In March, I wrote about a seminar Kenneth Frazelle gave on his Sonata-Fantasy for piano. At the time, it was a work in progress. On Saturday night, it was premiered at the spanking new auditorium of the Reynolda House Museum of American Art, which commissioned the piece to celebrate the new Babcock wing.
The auditorium was packed, standing room only. It appears to have been designed as an all-purpose venue, which is always a frightening concept to me — all-purpose venues so often serve no purpose particularly well. The seating in the new auditorium is of the creaky bleacher variety. Surprisingly, the acoustics are not bad — not terribly warm, but very clear. I would guesstimate the space seats 150-200.
The Sonata-Fantasy is huge, just on the other side of thirty minutes, in three movements. I wrote about the first two movements a couple of months ago, but the third movement was brand new to me. On second hearing, I had more trouble with the first movement than I had before — the range of ideas and mercurial shifts were harder to follow without the score. I’ll be curious to see how I respond with further hearings.
The second movement is still spectacular.

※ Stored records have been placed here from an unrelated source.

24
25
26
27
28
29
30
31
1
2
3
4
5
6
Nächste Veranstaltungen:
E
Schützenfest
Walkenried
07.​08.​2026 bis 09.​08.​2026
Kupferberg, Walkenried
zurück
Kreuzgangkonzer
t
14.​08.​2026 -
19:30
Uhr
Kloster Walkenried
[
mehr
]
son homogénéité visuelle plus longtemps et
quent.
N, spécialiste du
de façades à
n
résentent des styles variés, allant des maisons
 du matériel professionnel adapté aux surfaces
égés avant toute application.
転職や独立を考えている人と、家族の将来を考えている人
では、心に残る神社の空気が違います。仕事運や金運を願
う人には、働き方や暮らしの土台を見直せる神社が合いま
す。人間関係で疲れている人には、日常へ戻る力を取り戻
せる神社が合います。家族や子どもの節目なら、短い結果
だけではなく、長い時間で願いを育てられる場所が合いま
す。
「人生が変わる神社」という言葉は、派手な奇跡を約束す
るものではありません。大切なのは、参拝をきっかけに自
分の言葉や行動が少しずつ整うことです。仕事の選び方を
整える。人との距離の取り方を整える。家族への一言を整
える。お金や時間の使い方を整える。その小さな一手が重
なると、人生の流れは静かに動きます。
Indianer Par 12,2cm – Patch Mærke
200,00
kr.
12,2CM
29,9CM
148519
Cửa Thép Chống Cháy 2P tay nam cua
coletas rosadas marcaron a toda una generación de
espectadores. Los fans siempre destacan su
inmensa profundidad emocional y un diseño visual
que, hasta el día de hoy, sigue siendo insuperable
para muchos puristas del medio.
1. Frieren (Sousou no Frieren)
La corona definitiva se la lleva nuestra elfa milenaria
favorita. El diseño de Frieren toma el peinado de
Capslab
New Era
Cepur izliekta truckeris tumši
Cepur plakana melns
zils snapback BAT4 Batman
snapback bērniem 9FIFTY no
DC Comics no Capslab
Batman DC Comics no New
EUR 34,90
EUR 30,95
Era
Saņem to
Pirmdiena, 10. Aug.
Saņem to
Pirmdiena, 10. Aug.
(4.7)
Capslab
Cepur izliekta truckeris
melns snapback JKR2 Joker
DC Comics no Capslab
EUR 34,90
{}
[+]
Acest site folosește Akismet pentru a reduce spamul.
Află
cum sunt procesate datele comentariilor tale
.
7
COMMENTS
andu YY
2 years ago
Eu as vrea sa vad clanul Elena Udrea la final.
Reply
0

And the third movement is a wonderful surprise, an epilogue that is both concise and far-reaching.
The audience ranged evenly in age from 20s to 70s, and there was a tremendous electricity in the air, the feeling that we were experiencing something new and wonderful, and experiencing something new and wonderful really mattered.
We live in a time when more music is being produced than ever before, yet no era has been less sure of what music is, or more skeptical of the cultural value of music.
Saturday night, for thirty minutes, the value was not in question.